Everytime someone says a variation on “Why should aromantics be queer? it’s not like anyone’s stopping you from marrying, stop complaining”…
…I almost want to punch someone in the face.
I am an aromantic asexual, and I would one day be interested in marriage. I may not be interested in “traditional” romanti-sexual relationships, but I am interested in some kind of long term, committed, intimate relationship. And the fact is that in this country, the only way to obtain legal recognition of that commitment - and access to financial, legal, and childcare benefits thereof - is marriage.
But in the state and time I live in, there is only a 50% chance of that being a possibility. If my partner happens to be of the “wrong” gender - which is just as likely, if not more, as having one of the “right” gender, we will be denied those rights just as much as any other queer couple. The groups that fight so hard to prevent marriage equality will not make an exception for me simply because I happen not to feel traditional romantic/sexual attraction. And if I do end up in a same gender partnership, people who take offense to that will not see a difference.

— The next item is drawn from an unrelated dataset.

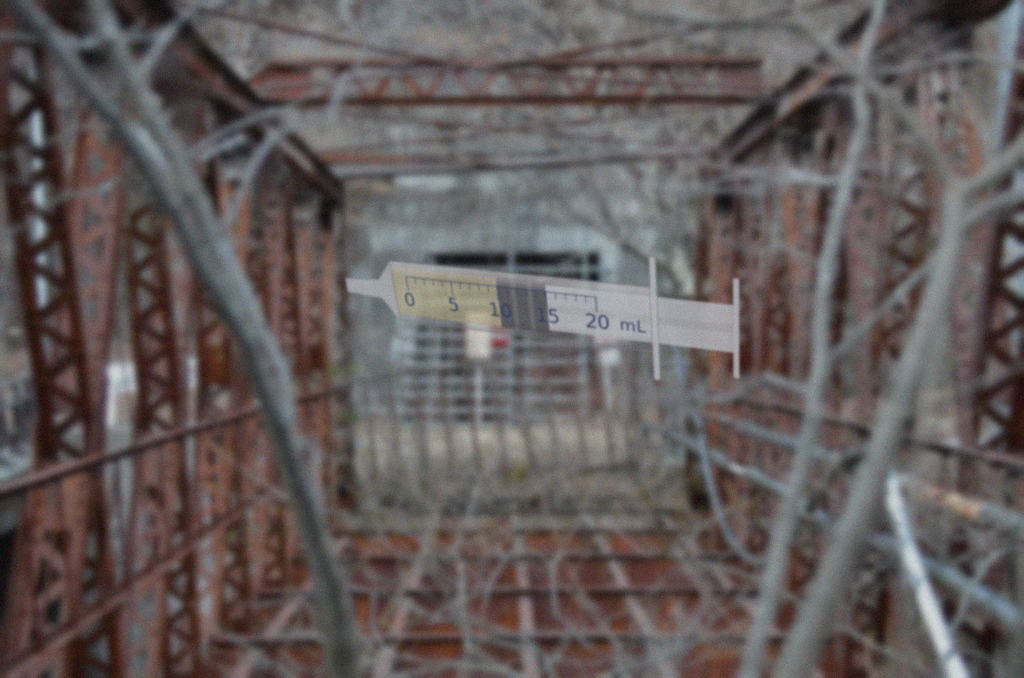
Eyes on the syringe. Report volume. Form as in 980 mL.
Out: 10 mL
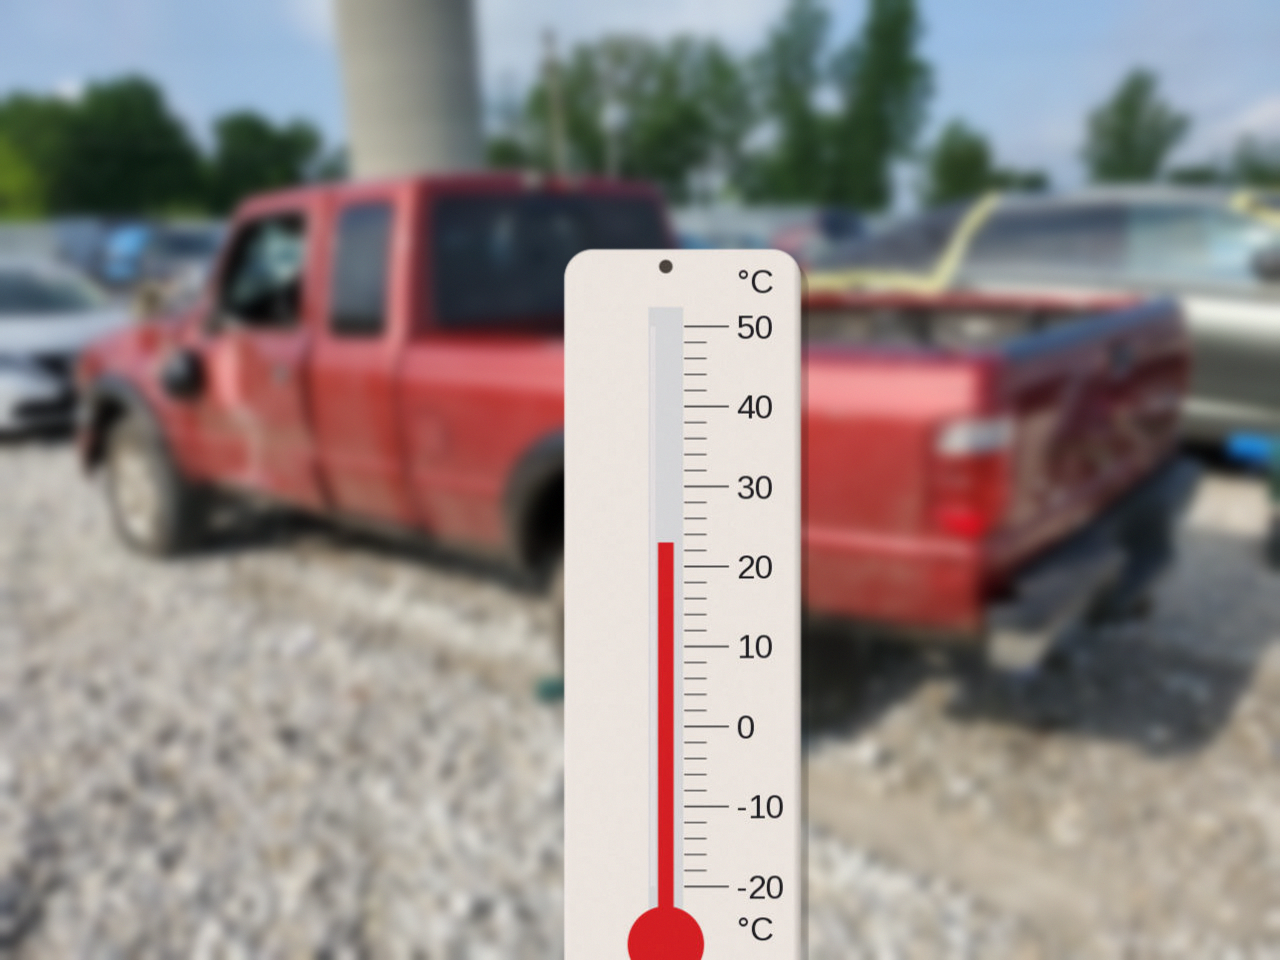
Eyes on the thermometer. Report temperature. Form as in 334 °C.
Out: 23 °C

You see, for those of you who can’t conceptualize romantic orientations other than as watered down versions of other orientations - if we’re going to make comparisons, aromantics will probably always be closer to bisexuals than heterosexuals. I mean, for me, when questioning my identity, the first real thing I managed to establish was that I did not prefer men over women. It didn’t take long to figure out that the reverse wasn’t true either, and so for the period before I found out about asexuality, “apathetic bisexual” was the best mental descriptor I could find. On forced choice surveys that exclude asexuality, “bisexual” will always be the next best choice for me.
Why do people still seem to want to insist so much that we must be straight?